Abstract
Violence is a pressing global issue, threatening public safety and demanding
effective monitoring methods. Video surveillance, particularly remote systems,
plays an important role in detecting and responding to violent incidents but faces
challenges in terms of accuracy, speed, and resource demands. Recent advancements
in deep learning have shown promise in enhancing surveillance capabilities,
providing faster and more accurate detection.
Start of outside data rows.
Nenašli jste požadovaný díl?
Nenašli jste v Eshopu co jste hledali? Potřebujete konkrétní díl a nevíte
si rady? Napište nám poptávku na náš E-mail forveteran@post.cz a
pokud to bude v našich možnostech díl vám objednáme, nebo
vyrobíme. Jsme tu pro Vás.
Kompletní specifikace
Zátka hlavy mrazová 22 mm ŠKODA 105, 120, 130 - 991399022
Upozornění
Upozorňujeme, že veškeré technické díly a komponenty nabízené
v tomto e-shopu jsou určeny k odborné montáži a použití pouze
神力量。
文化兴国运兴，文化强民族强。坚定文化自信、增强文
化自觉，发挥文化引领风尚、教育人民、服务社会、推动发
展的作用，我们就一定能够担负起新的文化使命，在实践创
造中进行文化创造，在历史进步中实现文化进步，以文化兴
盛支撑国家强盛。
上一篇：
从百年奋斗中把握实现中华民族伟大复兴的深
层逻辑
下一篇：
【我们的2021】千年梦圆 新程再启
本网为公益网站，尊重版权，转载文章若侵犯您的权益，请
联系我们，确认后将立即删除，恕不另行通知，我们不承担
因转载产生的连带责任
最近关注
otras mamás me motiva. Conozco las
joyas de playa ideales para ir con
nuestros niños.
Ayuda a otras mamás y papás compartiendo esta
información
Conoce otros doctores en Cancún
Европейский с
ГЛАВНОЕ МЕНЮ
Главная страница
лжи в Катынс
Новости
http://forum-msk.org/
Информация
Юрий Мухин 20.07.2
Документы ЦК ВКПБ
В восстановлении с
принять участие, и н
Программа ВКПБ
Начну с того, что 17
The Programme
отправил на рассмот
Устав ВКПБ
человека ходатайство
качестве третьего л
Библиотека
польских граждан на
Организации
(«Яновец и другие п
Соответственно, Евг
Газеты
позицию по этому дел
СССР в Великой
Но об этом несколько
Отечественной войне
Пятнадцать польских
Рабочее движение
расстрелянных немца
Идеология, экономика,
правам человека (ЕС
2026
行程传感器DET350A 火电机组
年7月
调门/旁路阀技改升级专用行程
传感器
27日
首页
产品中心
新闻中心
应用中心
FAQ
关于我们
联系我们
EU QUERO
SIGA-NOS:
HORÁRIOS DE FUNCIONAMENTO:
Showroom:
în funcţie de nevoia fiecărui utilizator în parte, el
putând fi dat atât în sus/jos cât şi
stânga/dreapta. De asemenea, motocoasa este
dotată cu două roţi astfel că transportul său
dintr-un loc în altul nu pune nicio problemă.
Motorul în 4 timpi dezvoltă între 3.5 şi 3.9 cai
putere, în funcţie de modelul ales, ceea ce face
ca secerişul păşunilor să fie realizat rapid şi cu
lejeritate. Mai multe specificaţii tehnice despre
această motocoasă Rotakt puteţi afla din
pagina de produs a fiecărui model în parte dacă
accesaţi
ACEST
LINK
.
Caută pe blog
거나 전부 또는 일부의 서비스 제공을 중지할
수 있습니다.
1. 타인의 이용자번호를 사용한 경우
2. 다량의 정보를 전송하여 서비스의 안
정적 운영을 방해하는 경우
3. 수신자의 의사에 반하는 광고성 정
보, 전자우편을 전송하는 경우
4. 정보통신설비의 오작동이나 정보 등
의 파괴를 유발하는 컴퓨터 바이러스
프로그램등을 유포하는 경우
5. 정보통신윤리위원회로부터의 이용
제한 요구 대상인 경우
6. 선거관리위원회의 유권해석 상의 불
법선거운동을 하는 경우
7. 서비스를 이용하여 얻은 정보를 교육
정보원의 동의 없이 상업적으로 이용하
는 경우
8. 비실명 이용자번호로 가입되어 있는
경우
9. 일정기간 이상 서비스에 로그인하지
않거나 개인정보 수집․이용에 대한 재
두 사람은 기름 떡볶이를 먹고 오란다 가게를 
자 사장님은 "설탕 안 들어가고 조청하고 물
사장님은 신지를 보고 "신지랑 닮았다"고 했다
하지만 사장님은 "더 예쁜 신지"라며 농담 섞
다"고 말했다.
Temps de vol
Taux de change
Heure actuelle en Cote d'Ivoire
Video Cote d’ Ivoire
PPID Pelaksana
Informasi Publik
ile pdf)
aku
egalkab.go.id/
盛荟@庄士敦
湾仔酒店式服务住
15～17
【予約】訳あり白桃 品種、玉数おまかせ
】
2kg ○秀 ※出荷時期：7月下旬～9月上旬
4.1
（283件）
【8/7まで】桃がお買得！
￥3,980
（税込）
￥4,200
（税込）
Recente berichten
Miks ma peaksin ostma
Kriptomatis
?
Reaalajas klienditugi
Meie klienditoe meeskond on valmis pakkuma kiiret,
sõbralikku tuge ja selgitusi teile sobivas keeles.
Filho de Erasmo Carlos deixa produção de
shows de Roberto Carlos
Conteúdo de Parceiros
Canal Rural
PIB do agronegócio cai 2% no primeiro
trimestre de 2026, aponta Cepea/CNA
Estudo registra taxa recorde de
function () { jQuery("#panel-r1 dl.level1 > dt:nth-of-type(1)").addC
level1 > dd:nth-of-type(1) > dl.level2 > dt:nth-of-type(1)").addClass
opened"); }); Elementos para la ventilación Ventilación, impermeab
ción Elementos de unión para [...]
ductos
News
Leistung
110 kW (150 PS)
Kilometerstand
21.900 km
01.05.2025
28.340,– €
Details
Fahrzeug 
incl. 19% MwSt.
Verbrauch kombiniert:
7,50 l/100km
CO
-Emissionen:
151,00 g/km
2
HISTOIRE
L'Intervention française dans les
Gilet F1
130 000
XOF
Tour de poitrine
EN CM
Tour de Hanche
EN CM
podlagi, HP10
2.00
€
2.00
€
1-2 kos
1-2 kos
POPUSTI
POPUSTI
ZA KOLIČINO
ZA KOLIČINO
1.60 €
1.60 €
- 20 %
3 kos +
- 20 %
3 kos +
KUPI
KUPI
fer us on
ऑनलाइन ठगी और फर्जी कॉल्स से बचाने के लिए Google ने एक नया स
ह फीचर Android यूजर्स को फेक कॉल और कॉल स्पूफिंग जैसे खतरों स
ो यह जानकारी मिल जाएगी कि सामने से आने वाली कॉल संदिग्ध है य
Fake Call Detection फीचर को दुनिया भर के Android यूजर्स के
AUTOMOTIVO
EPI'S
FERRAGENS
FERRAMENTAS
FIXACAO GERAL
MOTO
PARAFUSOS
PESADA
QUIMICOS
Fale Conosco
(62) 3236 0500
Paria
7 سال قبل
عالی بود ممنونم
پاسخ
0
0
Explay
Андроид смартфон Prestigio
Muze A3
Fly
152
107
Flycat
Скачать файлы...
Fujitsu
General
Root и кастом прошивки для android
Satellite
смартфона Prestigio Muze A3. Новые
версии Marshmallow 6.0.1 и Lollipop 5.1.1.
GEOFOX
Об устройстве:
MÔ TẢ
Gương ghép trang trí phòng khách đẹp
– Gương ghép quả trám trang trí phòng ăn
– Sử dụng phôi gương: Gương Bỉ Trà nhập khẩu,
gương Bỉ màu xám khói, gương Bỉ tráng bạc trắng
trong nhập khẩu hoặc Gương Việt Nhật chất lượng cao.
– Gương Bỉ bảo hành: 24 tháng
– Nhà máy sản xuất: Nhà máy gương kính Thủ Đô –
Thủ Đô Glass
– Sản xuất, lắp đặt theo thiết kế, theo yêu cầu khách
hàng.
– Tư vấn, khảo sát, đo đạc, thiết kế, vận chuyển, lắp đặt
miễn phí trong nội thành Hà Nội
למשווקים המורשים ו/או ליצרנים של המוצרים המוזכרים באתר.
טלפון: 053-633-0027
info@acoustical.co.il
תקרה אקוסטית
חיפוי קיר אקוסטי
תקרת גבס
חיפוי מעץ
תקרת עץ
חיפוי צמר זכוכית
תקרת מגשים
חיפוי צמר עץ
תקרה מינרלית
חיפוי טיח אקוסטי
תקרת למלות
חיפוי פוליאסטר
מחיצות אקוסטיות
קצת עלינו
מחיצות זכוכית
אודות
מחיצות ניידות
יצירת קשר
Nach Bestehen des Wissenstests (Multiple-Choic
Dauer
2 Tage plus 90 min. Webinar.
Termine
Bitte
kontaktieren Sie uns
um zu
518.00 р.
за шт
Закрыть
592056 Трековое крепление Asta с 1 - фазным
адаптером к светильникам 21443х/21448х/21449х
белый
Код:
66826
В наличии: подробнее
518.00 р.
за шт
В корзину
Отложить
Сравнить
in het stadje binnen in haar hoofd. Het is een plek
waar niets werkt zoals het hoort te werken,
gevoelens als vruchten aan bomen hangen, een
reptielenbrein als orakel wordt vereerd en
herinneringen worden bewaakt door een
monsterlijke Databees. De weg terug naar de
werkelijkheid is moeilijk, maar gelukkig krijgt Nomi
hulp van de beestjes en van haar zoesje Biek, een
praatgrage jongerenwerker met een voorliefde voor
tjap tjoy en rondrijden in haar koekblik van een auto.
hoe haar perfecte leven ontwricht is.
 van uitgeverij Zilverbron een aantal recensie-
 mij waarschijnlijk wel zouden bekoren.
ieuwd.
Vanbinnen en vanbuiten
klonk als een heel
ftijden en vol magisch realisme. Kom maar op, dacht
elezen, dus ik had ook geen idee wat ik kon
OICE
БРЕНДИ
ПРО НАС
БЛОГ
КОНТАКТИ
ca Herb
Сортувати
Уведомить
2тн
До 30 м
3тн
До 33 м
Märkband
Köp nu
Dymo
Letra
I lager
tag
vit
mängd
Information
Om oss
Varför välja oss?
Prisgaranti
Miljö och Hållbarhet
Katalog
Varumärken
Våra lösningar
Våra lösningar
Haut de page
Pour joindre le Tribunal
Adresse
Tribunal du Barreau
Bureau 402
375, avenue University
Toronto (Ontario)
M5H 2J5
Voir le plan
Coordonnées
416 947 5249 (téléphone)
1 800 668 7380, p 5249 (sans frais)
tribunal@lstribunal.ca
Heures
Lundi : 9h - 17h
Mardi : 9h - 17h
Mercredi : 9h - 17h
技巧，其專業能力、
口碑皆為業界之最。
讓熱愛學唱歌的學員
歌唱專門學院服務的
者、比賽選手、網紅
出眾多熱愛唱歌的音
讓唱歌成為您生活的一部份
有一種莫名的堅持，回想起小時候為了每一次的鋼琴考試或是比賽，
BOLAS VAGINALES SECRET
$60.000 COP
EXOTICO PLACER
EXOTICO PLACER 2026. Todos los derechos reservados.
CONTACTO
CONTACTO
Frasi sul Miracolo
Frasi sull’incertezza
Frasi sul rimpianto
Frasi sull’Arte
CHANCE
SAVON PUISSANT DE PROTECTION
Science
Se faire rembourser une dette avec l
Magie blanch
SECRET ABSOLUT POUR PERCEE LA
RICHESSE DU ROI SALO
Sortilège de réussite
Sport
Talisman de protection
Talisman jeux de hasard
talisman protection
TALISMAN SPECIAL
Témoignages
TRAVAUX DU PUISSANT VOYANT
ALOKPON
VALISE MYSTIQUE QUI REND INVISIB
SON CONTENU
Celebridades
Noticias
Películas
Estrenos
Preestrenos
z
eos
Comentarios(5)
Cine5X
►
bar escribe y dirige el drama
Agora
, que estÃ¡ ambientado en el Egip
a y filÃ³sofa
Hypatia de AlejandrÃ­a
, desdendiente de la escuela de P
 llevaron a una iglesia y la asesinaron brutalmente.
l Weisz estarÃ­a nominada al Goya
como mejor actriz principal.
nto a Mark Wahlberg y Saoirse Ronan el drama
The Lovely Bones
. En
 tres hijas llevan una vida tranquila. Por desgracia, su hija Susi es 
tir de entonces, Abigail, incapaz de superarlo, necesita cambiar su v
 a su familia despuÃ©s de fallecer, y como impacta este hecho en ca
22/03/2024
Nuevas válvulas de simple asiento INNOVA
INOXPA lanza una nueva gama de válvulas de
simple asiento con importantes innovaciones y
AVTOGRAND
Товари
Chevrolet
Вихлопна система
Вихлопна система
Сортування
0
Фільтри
In this dissertation, a new deep learning architecture is presented, named
SynthSecureNet, which addresses these limitations by hybridizing two popular
architectures: MobileNetV2 and ResNet50V2. This study aims to harness the
combined strengths of these models to improve violence detection accuracy while
maintaining computational efficiency. SynthSecureNet leverages the pre-trained
weights of MobileNetV2 and ResNet50V2, employing transfer learning to initialize
the network. The architecture is then fine-tune using the Real-Life Violence
Situations Dataset, consisting of 2000 labelled surveillance videos. The model’s
performance is evaluated using metrics including accuracy, precision, recall, and
F1 score, with particular focus on optimizing the fusion process between the two
base architectures. Experimental results demonstrate significant improvements in
violence detection performance. While MobileNetV2 achieves 90% accuracy and
ResNet50V2 reaches 94%, SynthSecureNet attains a remarkable 99.22% accuracy.
This substantial enhancement in performance is consistent across various dataset
sizes, ranging from 400 to 2000 videos.
The SynthSecureNet architecture offers a comprehensive solution that addresses
the limitations of existing single-model approaches. By combining the efficiency of
MobileNetV2 with the depth of ResNet50V2, this model provides a more robust
and accurate tool for violence detection in surveillance footage. These findings pave
the way for more effective surveillance and crime prevention strategies, potentially
improving response times to violent incidents and enhancing public safety.